Ce n’est pas non plus une comédie romantique, c’est un film fantastique – ou de science-fiction – dans lequel la pensée magique suffit à améliorer la vie déjà privilégiée de belles personnes…
On ne peut pas non plus dire que Kutcher et Witherspoon se renouvellent. Le premier joue à nouveau l’adolescent attardé tombeur. Quant à la seconde, elle incarne – encore – la femme débordée, mais toujours impeccablement coiffée et maquillée, magnifique, mais célibataire, un peu névrosée, mais dotée d’un grand coeur.
En fait, les deux stars sont tellement sur le pilote automatique qu’elles se font voler la vedette par Steve Zahn, Zoe Chao et surtout Tig Notaro, beaucoup plus engagés et drôles dans des rôles secondaires.
Les romantiques finis apprécieront probablement quand même cette oeuvre d’une banalité criminelle et dépourvue de toute valeur artistique. Les autres voudront absolument éviter.
(Deux étoiles sur cinq)
Alice, chérie
Le quotidien des femmes coincées dans une relation intime toxique est fait de peur, d’angoisse et d’anxiété. La réalisatrice Mary Nighy le démontre avec beaucoup de doigté dans Alice, Chérie (Alice, Darling; disponible en vidéo sur demande).
Dans ce drame financé en partie par Téléfilm Canada et tourné à Peterborough, en Ontario, la grande vedette Anna Kendrick (de la saga Pitch Perfect, notamment) interprète Alice, une jeune femme aux prises avec un conjoint qui contrôle tous les aspects de sa vie.
Un jour, deux amies d’Alice l’invitent à prendre quelques jours de congé dans un chalet situé en bordure d’un lac. Convaincue que son conjoint refusera qu’elle s’y rende, Alice lui ment en lui disant qu’elle doit s’absenter pour le travail.
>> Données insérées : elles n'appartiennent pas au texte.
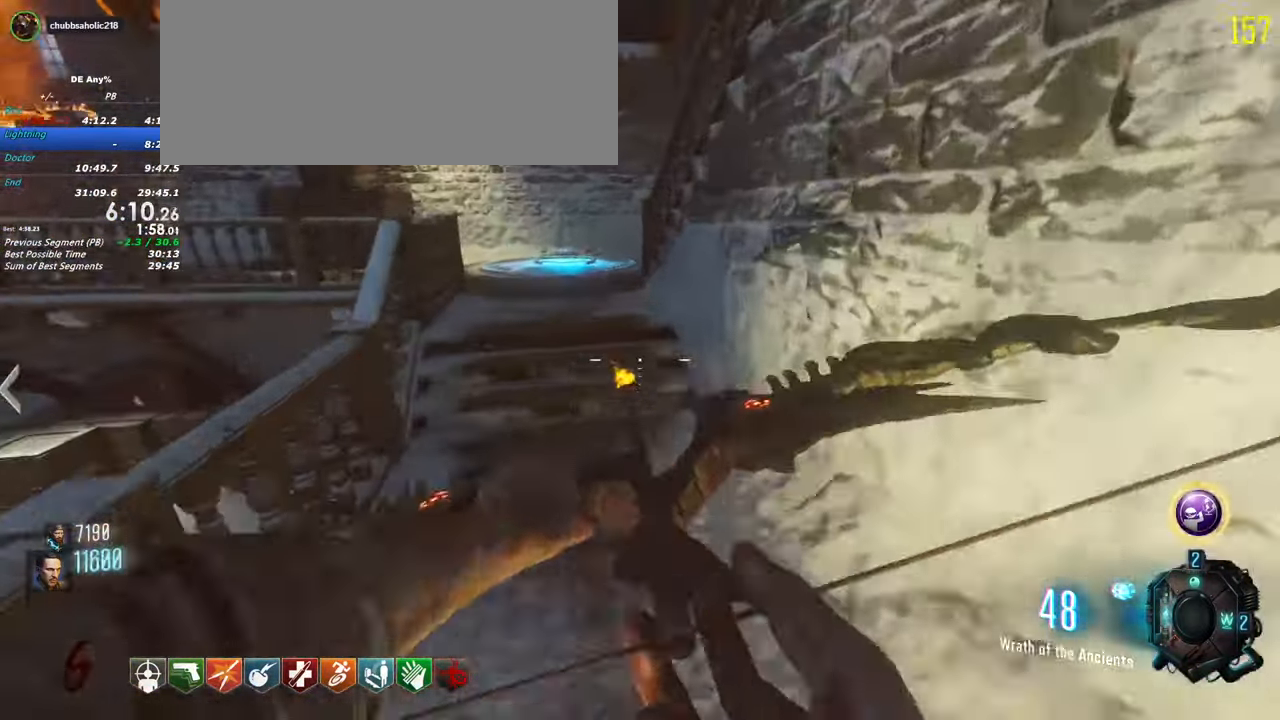
{"keys": ["d", "w"], "events": [[100, "a", "up"], [150, "a", "down"], [333, "a", "up"], [383, "d", "down"], [433, "shift", "up"]]}
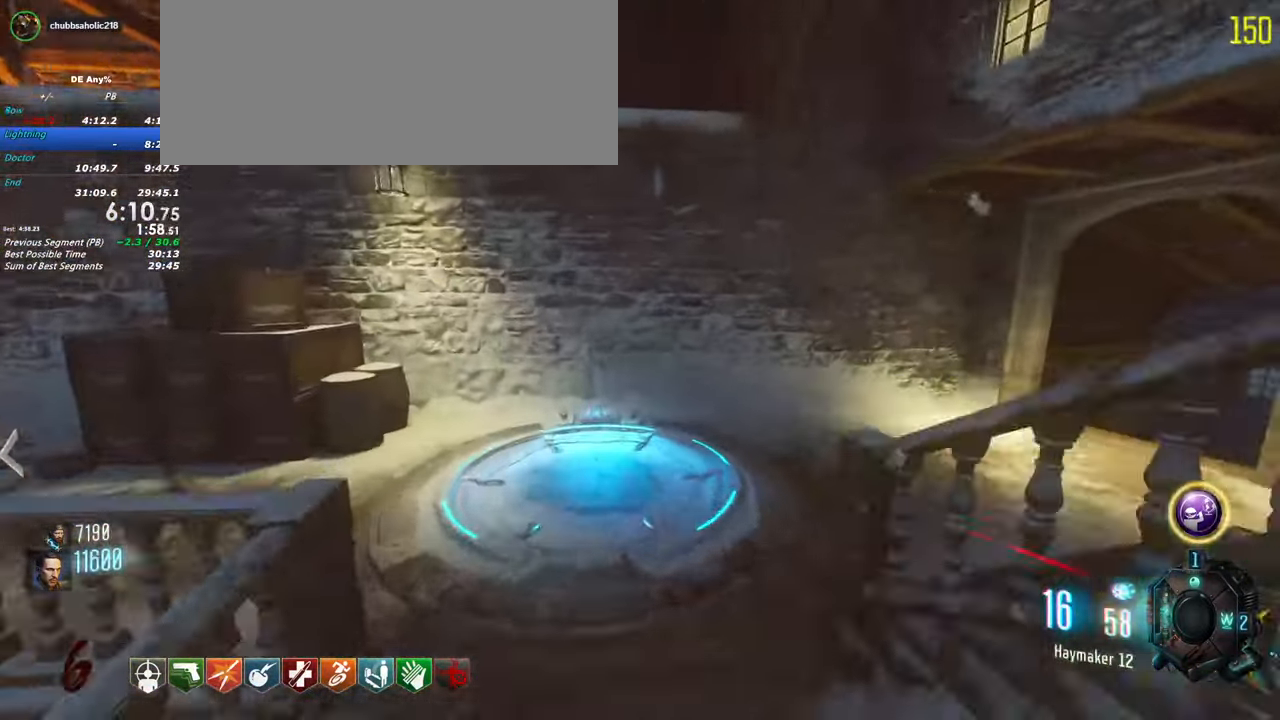
{"keys": ["d", "shift", "w"]}
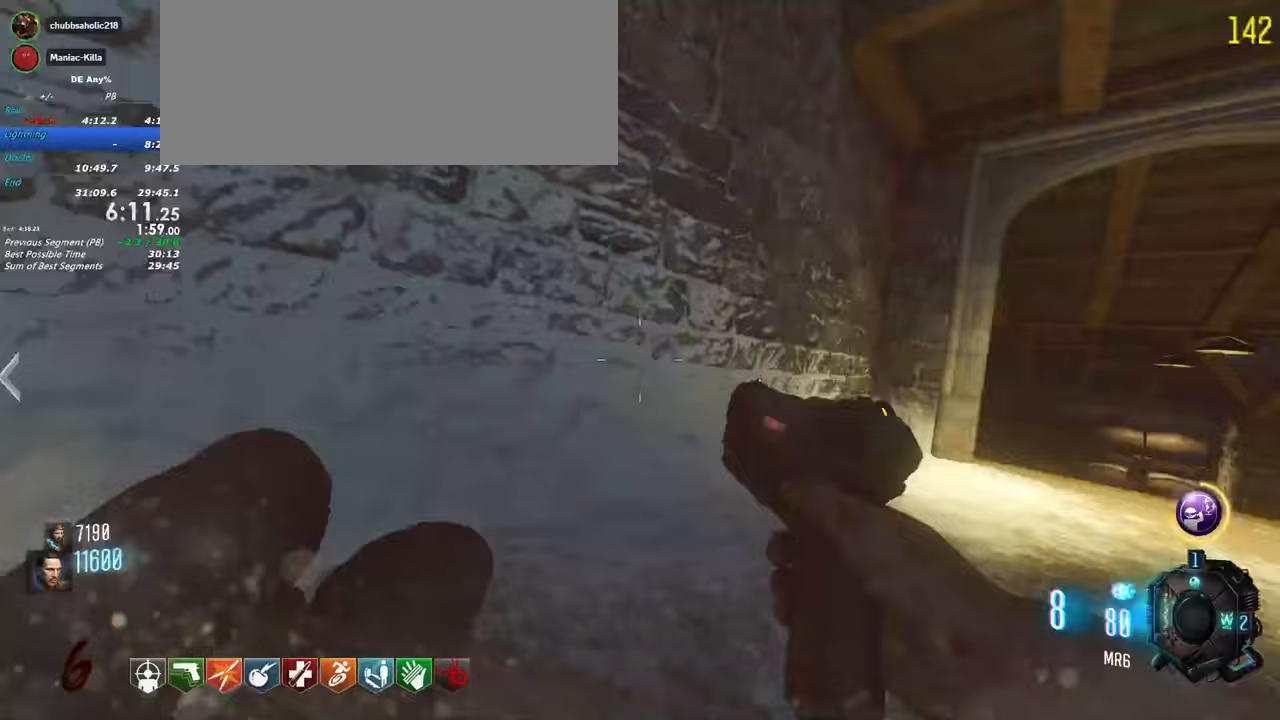
{"keys": ["shift", "w"], "events": [[233, "d", "up"]]}
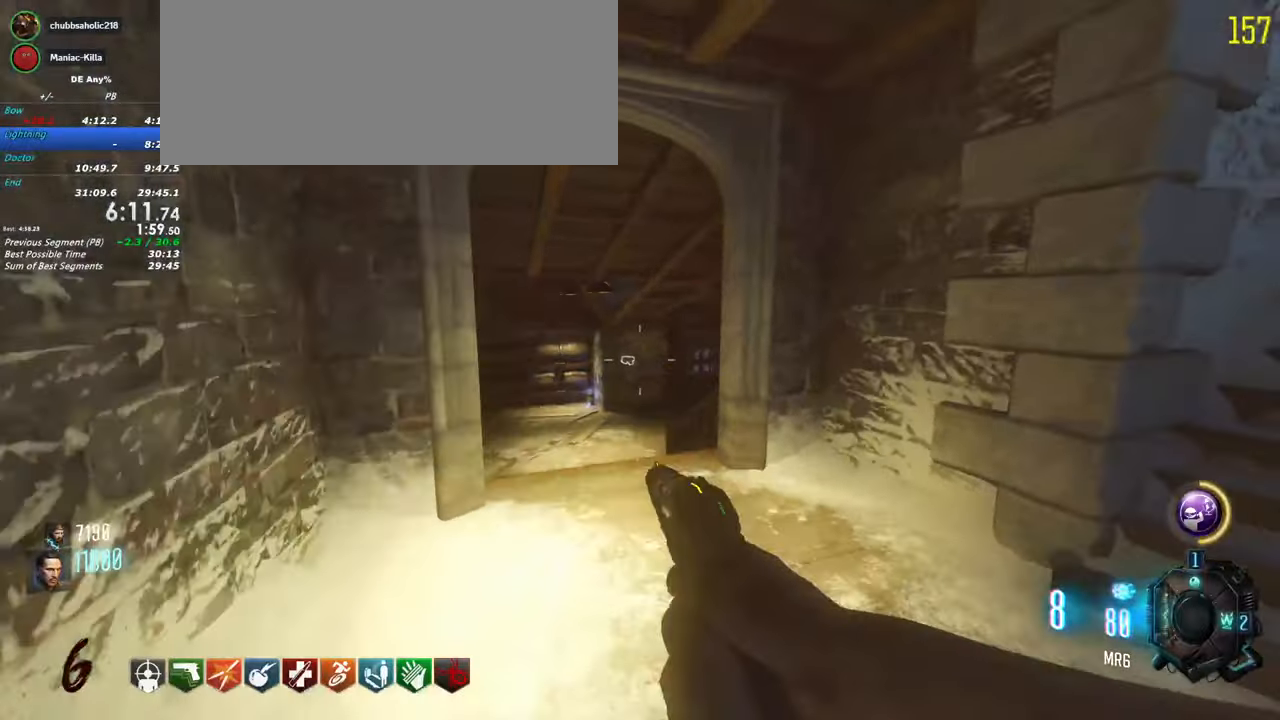
{"keys": ["shift", "w"], "events": []}
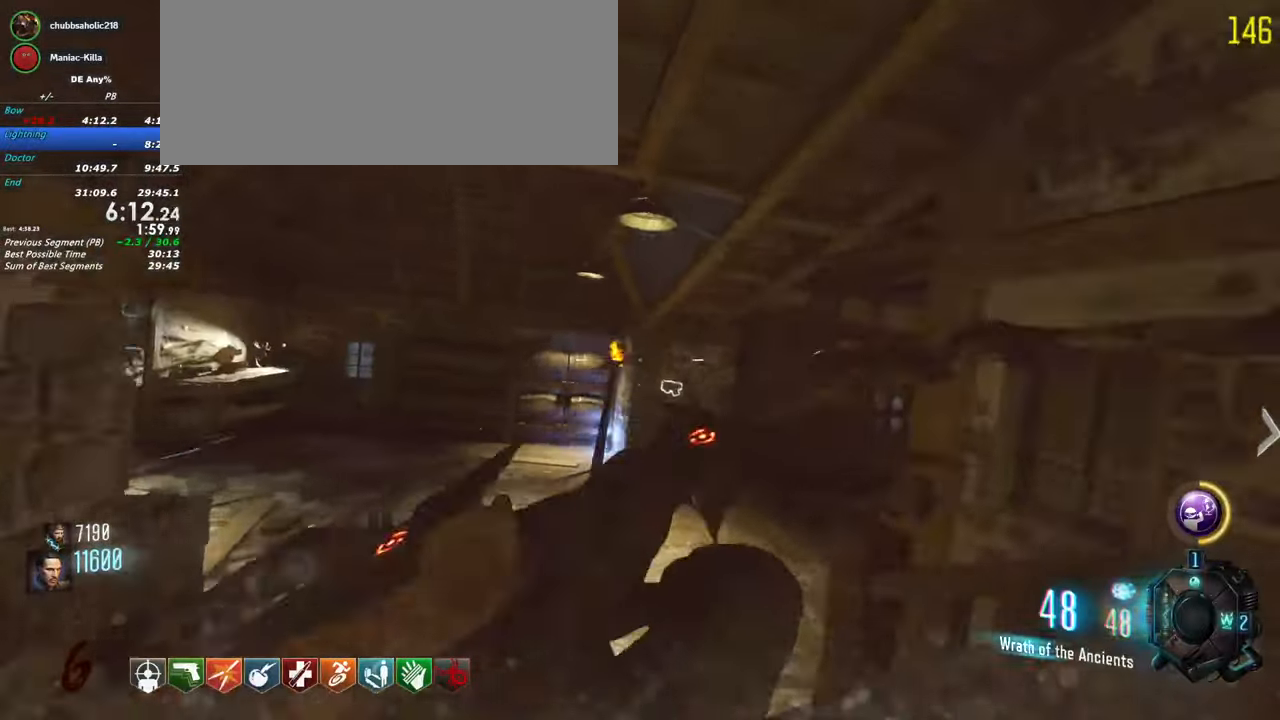
{"keys": ["shift", "w"], "events": []}
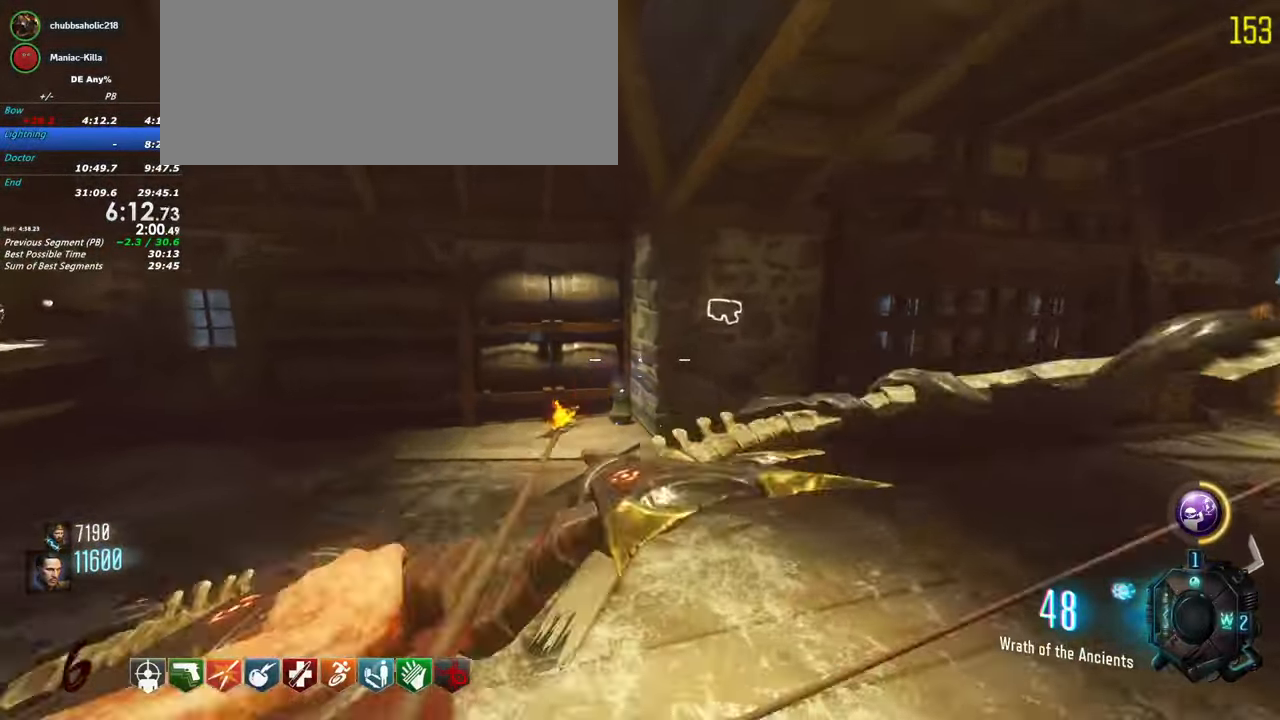
{"keys": ["d"], "events": [[217, "d", "down"], [267, "shift", "up"], [317, "w", "up"]]}
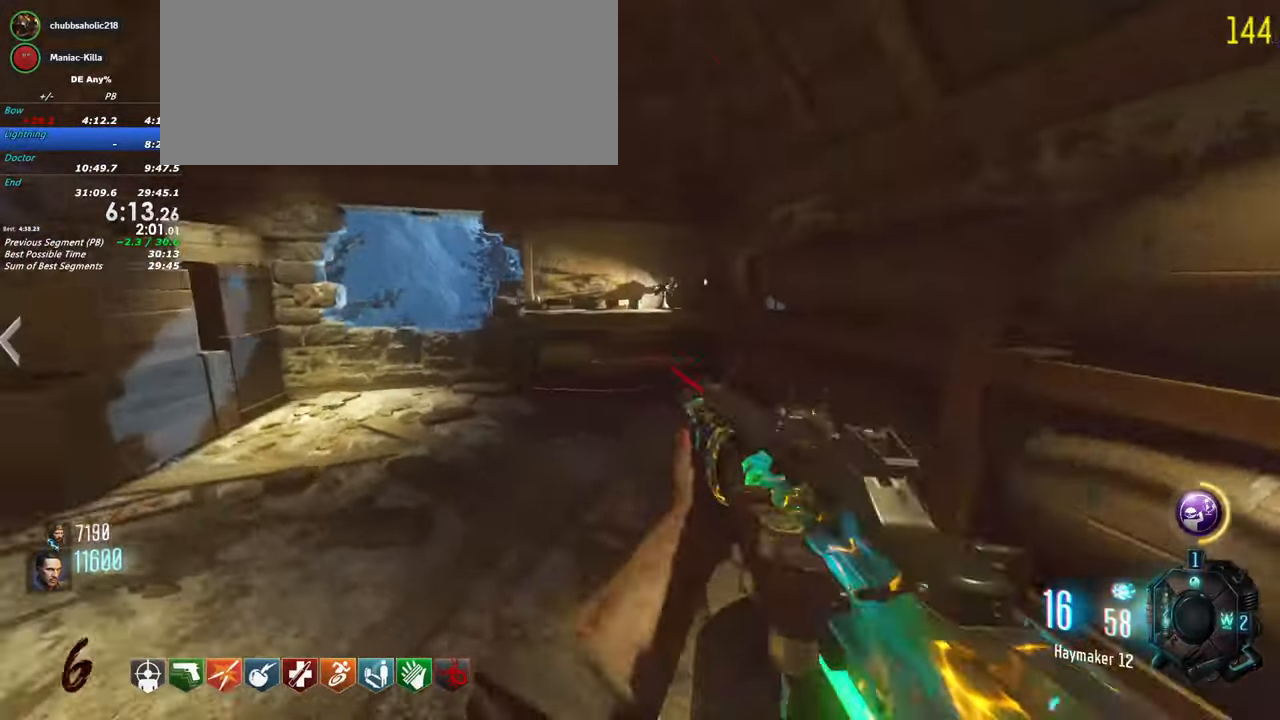
{"keys": []}
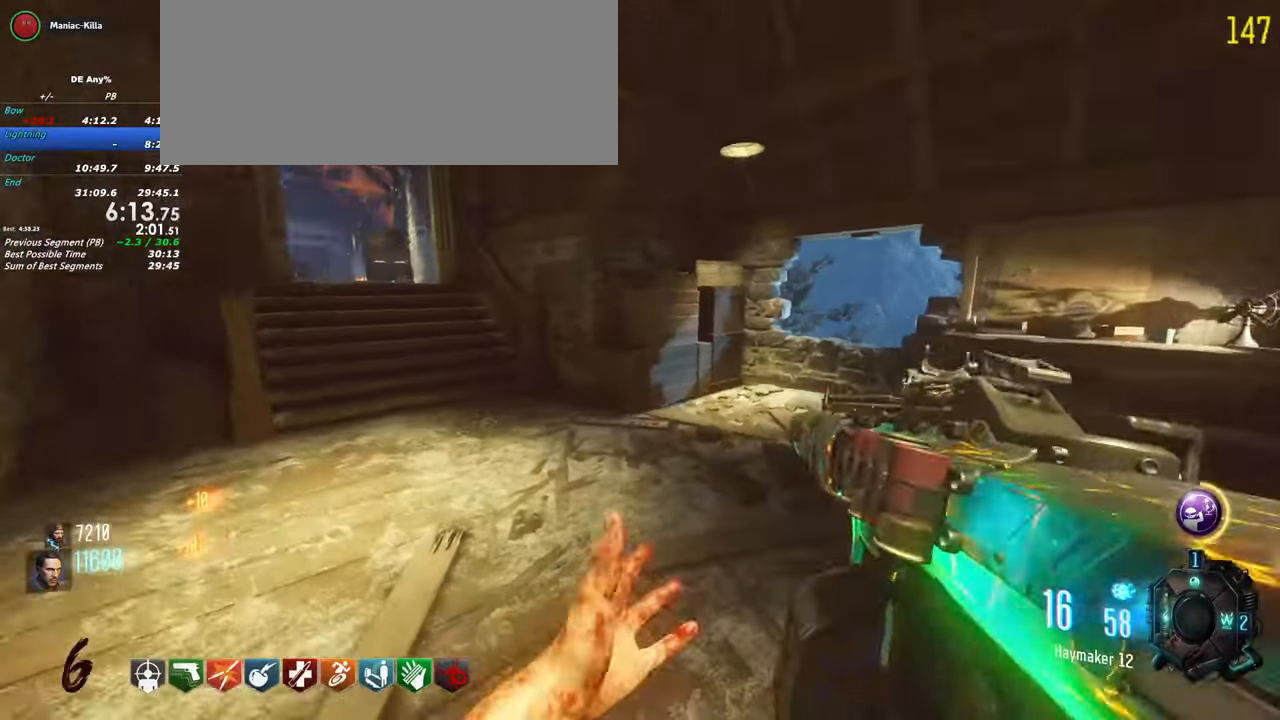
{"keys": [], "events": []}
Au fil de ses crises d’angoisse, de ses souvenirs douloureux et de ses discussions avec ses copines, Alice finira par avouer du bout des lèvres qu’elle n’en peut plus. Mais comment se sortir d’un tel enfer quand votre compagnon est un manipulateur de niveau olympique?
Le film de Mary Nighy – une Britannique qui signe ici son premier long-métrage – n’est pas le plus divertissant, mais il a le mérite de nous faire réfléchir sur une problématique sociale trop souvent banalisée ou cachée.
La cinéaste nous rend témoins du caractère malsain de la relation d’Alice de façon très subtile. On ne voit en effet rien de bien terrifiant. Les crises de panique de la jeune femme (livrées avec énormément de brio par Kendrick) et sa grande vulnérabilité nous touchent toutefois droit au coeur.
Un film percutant, touchant et essentiel.